Dopo i nerazzurri, HH2 allenò Sampdoria (due stagioni) e Atalanta (due stagioni, in Serie B), per poi lasciare, nell’estate 1975 l’Italia per tornare in Spagna ad allenare Las Palmas (in due momenti diversi), Valencia, Espanyol, Elche e la Nazionale paraguaiana, già allenata per un periodo quando era mister della Juventus.
Rispetto ad Helenio Herrera, Heriberto Herrera è stato meno mediatico, ma allo stesso modo ha segnato una pagina importante del nostro calcio proprio nella sua prima golden age, gli anni Sessanta.
Heriberto Herrera era un allenatore che per i suoi metodi era un militare che voleva che i suoi uomini facessero una vita d’atleta. A differenza dell’altro Herrera, era taciturno, più introverso e meno…mago. Anche perché HH2 ha avuto la “sfortuna” di allenatore una delle Juventus meno dotate di tecnica della sua storia, vincendo in un decennio che ha consacrato al Mondo l’acume tecnico-tattico di Rocco e Herrera, quattro Coppe dei Campioni e tre Coppe Intercontinentali in due in sei anni.
I due Herrera si incontrarono in diciotto partite di campionato che, visti i cognomi, erano…dei derby. Lo score fu di sei vittorie HH1, cinque HH2 e otto pareggi, l’apice dei due modi di intendere il calcio dei due tecnici sudamericani: il “taca la bala” di Helenio contro il “movimiento” di Heriberto.
Se Helenio Herrera si coccolava la squadra (Corso a parte), Herrera 2 voleva che tutti gli ubbidissero e chi sgarrava, veniva mandato via. Tanto che Omar Sivori (non l’ultimo arrivato ma uno dei calciatori più forti degli anni Sessanta) si scontrò con lui e fu ceduto al Napoli dove, dopo tre stagioni (e la prime due da star), nel 1968), chiuse la carriera.
La differenza tra i due Herrera del calcio è stato il carattere e questo ha messo in cattiva luce il paraguaiano, contro lo spavaldo, loquace e carismatico Helenio.

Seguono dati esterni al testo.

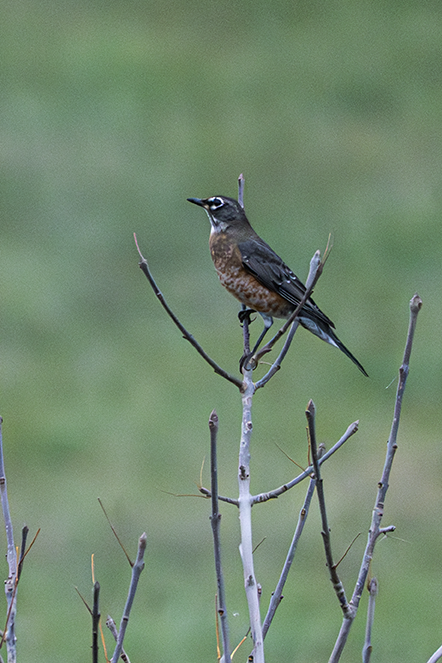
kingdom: Animalia
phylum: Chordata
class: Aves
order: Passeriformes
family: Turdidae
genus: Turdus
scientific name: Turdus migratorius
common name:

Helenio Herrera come successi può essere paragonato a José Mourinho e non solo per il fatto che sono gli allenatori che hanno portato nella Milano nerazzurra le tre Coppe dei Campioni/Champions del club, ma perché hanno allenato due squadre forti, ben messe in campo e che giocavano bene a calcio. Heriberto Herrera, invece, purtroppo, non ha mai avuto una grande luce, anche perché vinse poco e non fu molto mediatico.
Helenio Herrera morì nella sua seconda città d’adozione, Venezia, il 9 novembre 1997, mentre Heriberto Herrera morì l’anno precedente, il 25 luglio 1996, a Asunción.